**Prompt**
Copy out the listing below with every "cores" changed to "opções" and nothing else altered. Leave the pictures out.

◇ ◇ ◇ ◇

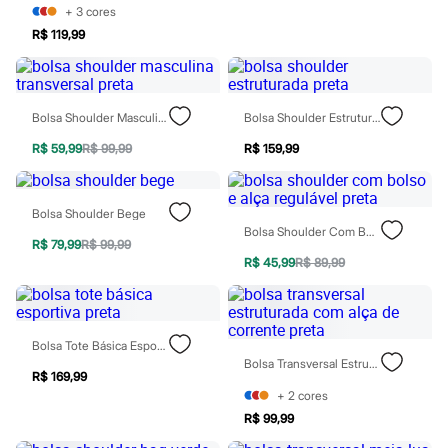
Sawary
+
3
cores
Yessica
R$ 119,99
Moda esportiva
Acessórios
Blusas
Calçados
Leggings
Bolsa Shoulder Masculina Transversal Preta
Bolsa Shoulder Estruturada Preta
Shorts e Bermudas
Tops
R$ 59,99
R$ 99,99
R$ 159,99
Moda íntima
Calcinhas
Cintas e Modeladores
Bolsa Shoulder Bege
Meias
Bolsa Shoulder Com Bolso E Alça Regulável Preta
Pijamas
R$ 79,99
R$ 99,99
Sutiãs e Tops
R$ 45,99
R$ 89,99
Moda praia
Biquínis
Maiôs
Saídas de praia
Personagens
Bolsa Tote Básica Esportiva Preta
Plus size
Bolsa Transversal Estruturada Com Alça De Corrente Preta
R$ 169,99
Blusas e Camisetas
+
2
cores
Calças
Casacos e Jaquetas
R$ 99,99
Jeans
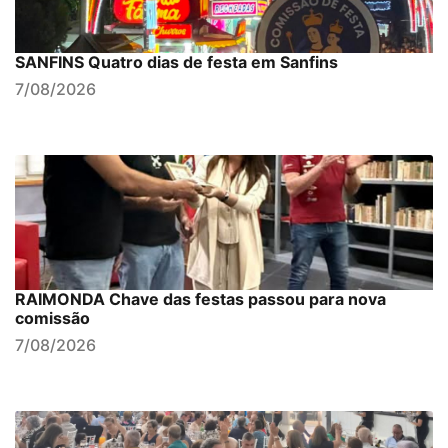
SANFINS Quatro dias de festa em Sanfins
7/08/2026
RAIMONDA Chave das festas passou para nova
comissão
7/08/2026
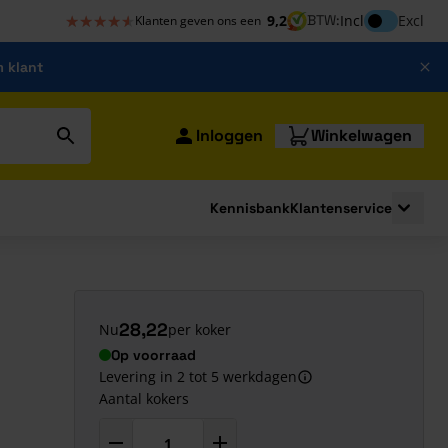
★★★★★
★★★★★
Inclusief bt
9,2
BTW:
Incl
Excl
Klanten geven ons een
m klant
Inloggen
Winkelwagen
Kennisbank
Klantenservice
strating
submenu for Bouwshop
Toggle 
28,22
Nu
per koker
Op voorraad
Levering in 2 tot 5 werkdagen
Aantal kokers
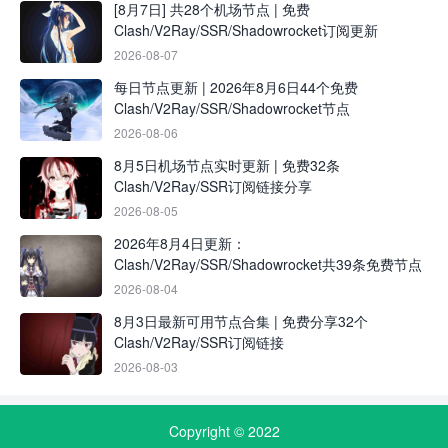
[8月7日] 共28个机场节点 | 免费
Clash/V2Ray/SSR/Shadowrocket订阅更新
2026-08-07
每日节点更新 | 2026年8月6日44个免费
Clash/V2Ray/SSR/Shadowrocket节点
2026-08-06
8月5日机场节点实时更新 | 免费32条
Clash/V2Ray/SSR订阅链接分享
2026-08-05
2026年8月4日更新：
Clash/V2Ray/SSR/Shadowrocket共39条免费节点
2026-08-04
8月3日最新可用节点合集 | 免费分享32个
Clash/V2Ray/SSR订阅链接
2026-08-03
Copyright © 2022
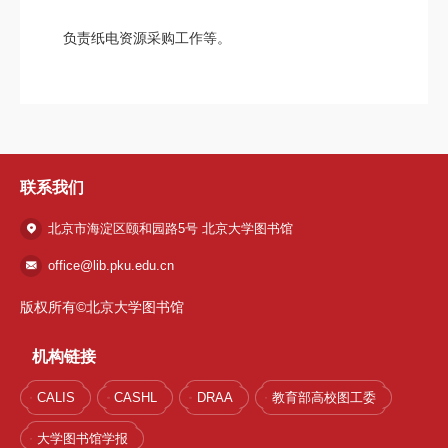
负责纸电资源采购工作等。
联系我们
北京市海淀区颐和园路5号 北京大学图书馆
office@lib.pku.edu.cn
版权所有©北京大学图书馆
机构链接
CALIS
CASHL
DRAA
教育部高校图工委
大学图书馆学报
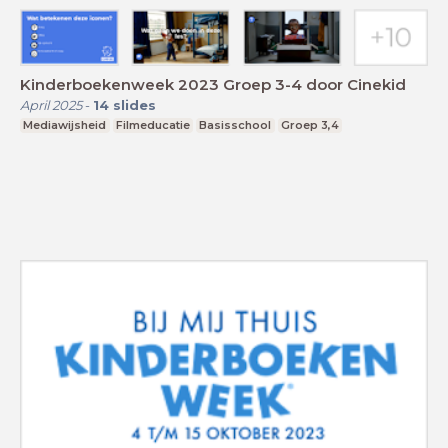
Kinderboekenweek 2023 Groep 3-4 door Cinekid
April 2025
-
14
slides
Mediawijsheid
Filmeducatie
Basisschool
Groep 3,4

◇ ◇ ◇ ◇

**Solution for this exercise**
Sawary
+
3
opções
Yessica
R$ 119,99
Moda esportiva
Acessórios
Blusas
Calçados
Leggings
Bolsa Shoulder Masculina Transversal Preta
Bolsa Shoulder Estruturada Preta
Shorts e Bermudas
Tops
R$ 59,99
R$ 99,99
R$ 159,99
Moda íntima
Calcinhas
Cintas e Modeladores
Bolsa Shoulder Bege
Meias
Bolsa Shoulder Com Bolso E Alça Regulável Preta
Pijamas
R$ 79,99
R$ 99,99
Sutiãs e Tops
R$ 45,99
R$ 89,99
Moda praia
Biquínis
Maiôs
Saídas de praia
Personagens
Bolsa Tote Básica Esportiva Preta
Plus size
Bolsa Transversal Estruturada Com Alça De Corrente Preta
R$ 169,99
Blusas e Camisetas
+
2
opções
Calças
Casacos e Jaquetas
R$ 99,99
Jeans
SANFINS Quatro dias de festa em Sanfins
7/08/2026
RAIMONDA Chave das festas passou para nova
comissão
7/08/2026
★★★★★
★★★★★
Inclusief bt
9,2
BTW:
Incl
Excl
Klanten geven ons een
m klant
Inloggen
Winkelwagen
Kennisbank
Klantenservice
strating
submenu for Bouwshop
Toggle 
28,22
Nu
per koker
Op voorraad
Levering in 2 tot 5 werkdagen
Aantal kokers
[8月7日] 共28个机场节点 | 免费
Clash/V2Ray/SSR/Shadowrocket订阅更新
2026-08-07
每日节点更新 | 2026年8月6日44个免费
Clash/V2Ray/SSR/Shadowrocket节点
2026-08-06
8月5日机场节点实时更新 | 免费32条
Clash/V2Ray/SSR订阅链接分享
2026-08-05
2026年8月4日更新：
Clash/V2Ray/SSR/Shadowrocket共39条免费节点
2026-08-04
8月3日最新可用节点合集 | 免费分享32个
Clash/V2Ray/SSR订阅链接
2026-08-03
Copyright © 2022
负责纸电资源采购工作等。
联系我们
北京市海淀区颐和园路5号 北京大学图书馆
office@lib.pku.edu.cn
版权所有©北京大学图书馆
机构链接
CALIS
CASHL
DRAA
教育部高校图工委
大学图书馆学报
Kinderboekenweek 2023 Groep 3-4 door Cinekid
April 2025
-
14
slides
Mediawijsheid
Filmeducatie
Basisschool
Groep 3,4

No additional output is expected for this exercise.